Task instructions: All of the data below must be reproduced word for word, but without its images.

Records from a data source:
▬▬▬▬▬▬▬▬▬▬
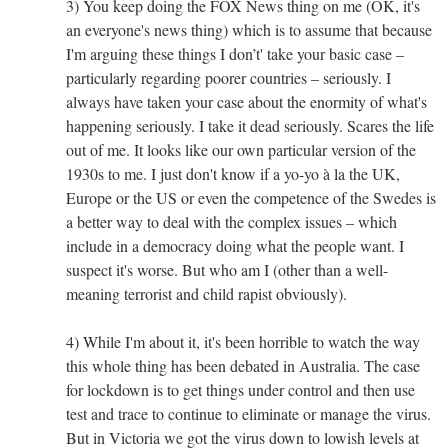
3) You keep doing the FOX News thing on me (OK, it's
an everyone's news thing) which is to assume that because
I'm arguing these things I don’t' take your basic case –
particularly regarding poorer countries – seriously. I
always have taken your case about the enormity of what's
happening seriously. I take it dead seriously. Scares the life
out of me. It looks like our own particular version of the
1930s to me. I just don't know if a yo-yo à la the UK,
Europe or the US or even the competence of the Swedes is
a better way to deal with the complex issues – which
include in a democracy doing what the people want. I
suspect it's worse. But who am I (other than a well-
meaning terrorist and child rapist obviously).
4) While I'm about it, it's been horrible to watch the way
this whole thing has been debated in Australia. The case
for lockdown is to get things under control and then use
test and trace to continue to eliminate or manage the virus.
But in Victoria we got the virus down to lowish levels at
▬▬▬▬▬▬▬▬▬▬
Answer section:
3) You keep doing the FOX News thing on me (OK, it's
an everyone's news thing) which is to assume that because
I'm arguing these things I don’t' take your basic case –
particularly regarding poorer countries – seriously. I
always have taken your case about the enormity of what's
happening seriously. I take it dead seriously. Scares the life
out of me. It looks like our own particular version of the
1930s to me. I just don't know if a yo-yo à la the UK,
Europe or the US or even the competence of the Swedes is
a better way to deal with the complex issues – which
include in a democracy doing what the people want. I
suspect it's worse. But who am I (other than a well-
meaning terrorist and child rapist obviously).
4) While I'm about it, it's been horrible to watch the way
this whole thing has been debated in Australia. The case
for lockdown is to get things under control and then use
test and trace to continue to eliminate or manage the virus.
But in Victoria we got the virus down to lowish levels at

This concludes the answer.